** Material supplied follows **

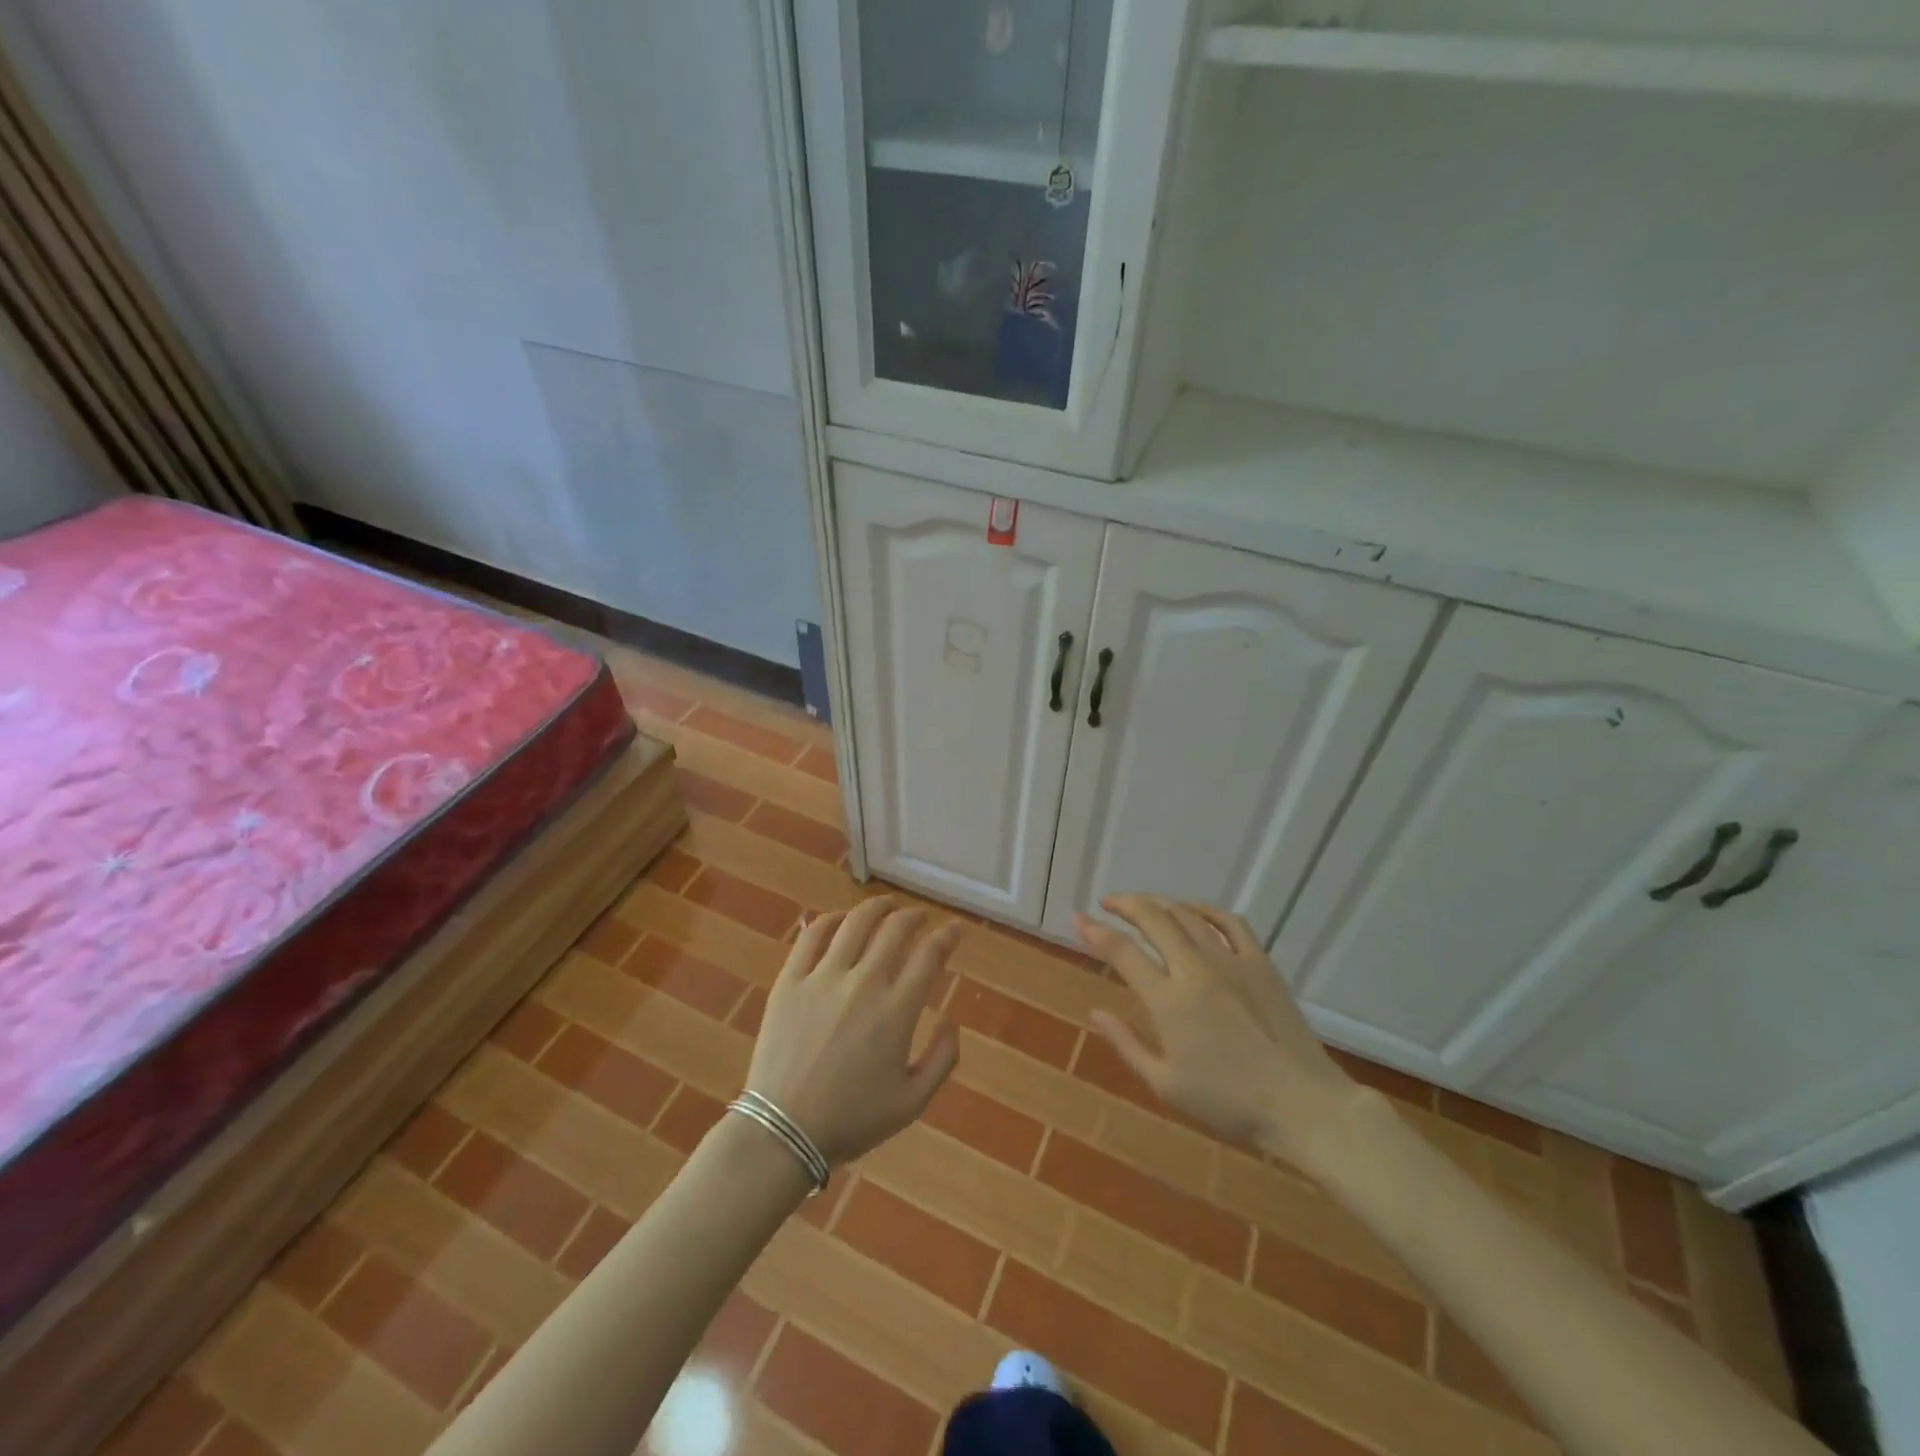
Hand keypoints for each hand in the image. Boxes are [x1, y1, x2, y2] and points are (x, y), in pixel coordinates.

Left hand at [745, 897, 960, 1165]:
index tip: (954, 930)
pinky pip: (812, 936)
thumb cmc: (852, 1120)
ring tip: (885, 905)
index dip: (947, 936)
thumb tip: (952, 1021)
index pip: (930, 954)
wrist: (783, 1132)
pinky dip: (831, 920)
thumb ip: (942, 1060)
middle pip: (895, 929)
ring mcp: (823, 977)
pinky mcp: (790, 980)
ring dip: (876, 908)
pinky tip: (840, 919)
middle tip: (919, 918)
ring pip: (855, 923)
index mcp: (897, 1010)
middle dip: (914, 917)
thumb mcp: (912, 1103)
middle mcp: (864, 982)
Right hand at [1075, 895, 1356, 1162]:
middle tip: (1109, 903)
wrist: (1301, 1104)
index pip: (1122, 951)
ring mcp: (1231, 961)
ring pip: (1187, 914)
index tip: (1079, 919)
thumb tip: (1095, 1013)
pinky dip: (1207, 909)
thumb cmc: (1228, 1103)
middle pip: (1154, 918)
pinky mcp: (1260, 962)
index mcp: (1168, 1000)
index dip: (1096, 931)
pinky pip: (1230, 922)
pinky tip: (1195, 910)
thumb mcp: (1166, 1084)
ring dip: (1160, 902)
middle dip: (1125, 904)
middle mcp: (1195, 969)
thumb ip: (1126, 1044)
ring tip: (1144, 904)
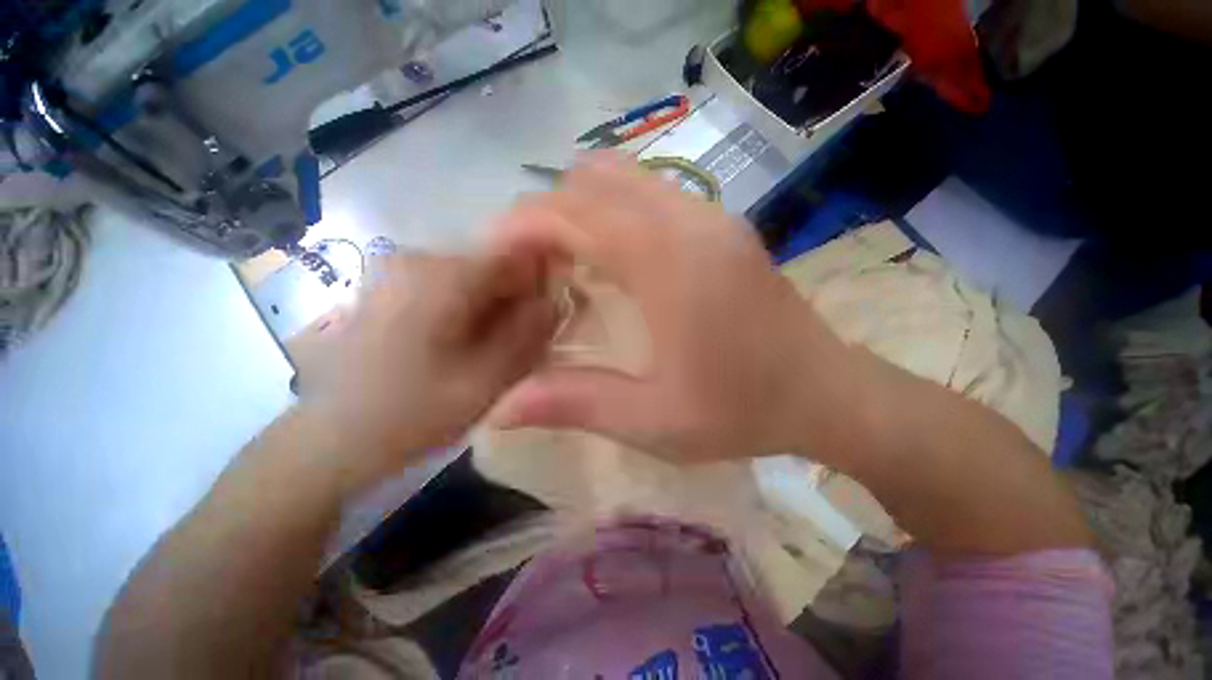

** End of Material supplied **

The task:
The lines above that hold the string "pinky" are to be located and copied.

Exercise answer:
pinky pip: (812, 936)
pinky dip: (831, 920)
pinky mcp: (790, 980)
pinky tip: (840, 919)
pinky dip: (1207, 909)
pinky mcp: (1260, 962)
pinky pip: (1230, 922)
pinky tip: (1195, 910)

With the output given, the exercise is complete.